Organizations and companies archive many versions of digital data such as web pages, internal emails and so on. Such data is critical for internal investigation, regulatory compliance, and electronic discovery. It is estimated that electronic discovery market that leverages archival data will reach $9.9 billions globally in 2017. It is not uncommon for many businesses to retain archived collections for 10 to 15 years. How to archive these versioned data is worth to study and we are facing many challenges including 1) traditional index occupies too much space for versioned data, 2) traditional search is too slow on versioned data, and 3) how to guarantee high accuracy when improving efficiency in new architecture.
In this dissertation, we take the opportunity of the fast development of information retrieval and tackle the problem by proposing a new multi-version search architecture with cache-conscious ranking optimization framework. Specifically, we will first discuss our new versioned search architecture. Then, we will talk about a cache-conscious online ranking algorithm to improve the online part. Finally, we will describe a framework to select best blocking methods and parameters for our algorithm to achieve best performance.
Firstly, we present our new multi-version search architecture. We propose an approach that uses cluster-based retrieval to quickly narrow the search scope guided by version representatives at Phase 1 and develops a hybrid index structure with adaptive runtime data traversal to speed up Phase 2 search. The hybrid scheme exploits the advantages of forward index and inverted index based on the term characteristics to minimize the time in extracting positional and other feature information during runtime search. We compare several indexing and data traversal options with different time and space tradeoffs and describe evaluation results to demonstrate their effectiveness. The experiment results show that the proposed scheme can be up-to about 4x as fast as the previous work on solid state drives while retaining good relevance.
Secondly, we talk about our 2D blocking algorithm to optimize the online ranking part of the system. Multi-tree ensemble models have been proven to be effective for document ranking. Using a large number of trees can improve accuracy, but it takes time to calculate ranking scores of matched documents. We investigate data traversal methods for fast score calculation with a large ensemble and propose a 2D blocking scheme for better cache utilization with simpler code structure compared to previous work. The experiments with several benchmarks show significant acceleration in score calculation without loss of ranking accuracy.
Lastly, we describe a framework to fast select best blocking methods and parameters for our 2D blocking algorithm with the help of a full cache analysis. 2D blocking method is very helpful to improve online search efficiency. However, different traversal methods and blocking parameter settings can exhibit different cache and cost behavior depending on data and architectural characteristics.
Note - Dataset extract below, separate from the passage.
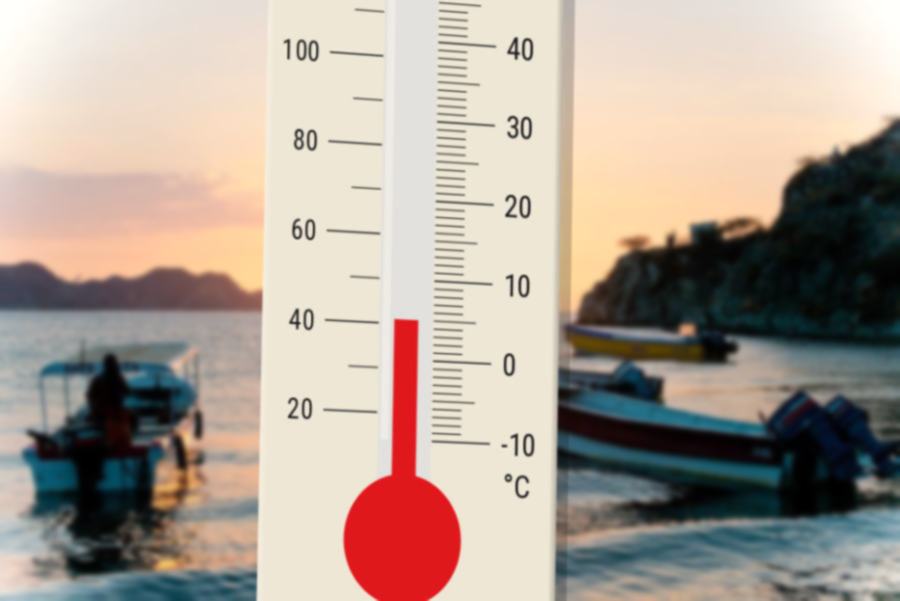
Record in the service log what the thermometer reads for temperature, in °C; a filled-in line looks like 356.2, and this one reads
5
It is very time-consuming to conduct exhaustive search for performance comparison and optimum selection. We provide an analytic comparison of cache blocking methods on their data access performance for an approximation and propose a fast guided sampling scheme to select a traversal method and blocking parameters for effective use of memory hierarchy. The evaluation studies with three datasets show that within a reasonable amount of time, the proposed scheme can identify a highly competitive solution that significantly accelerates score calculation.
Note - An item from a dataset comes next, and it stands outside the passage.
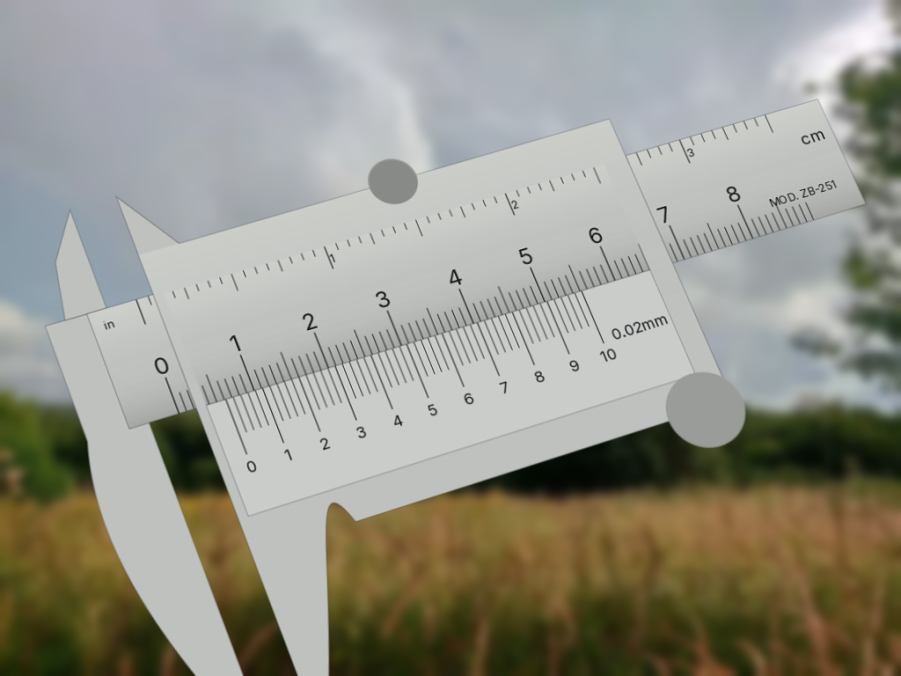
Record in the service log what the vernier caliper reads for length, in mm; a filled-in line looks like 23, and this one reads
6.2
In summary, we have proposed a new multi-version search architecture with cache-conscious ranking optimization for the online search part and a framework to help fast select best blocking methods and parameters with full cache analysis for the 2D blocking method. By proposing this new versioned search system, we can meet challenges from scalability, efficiency and accuracy in multi-version search, and we believe this work would be useful to future researchers in this direction.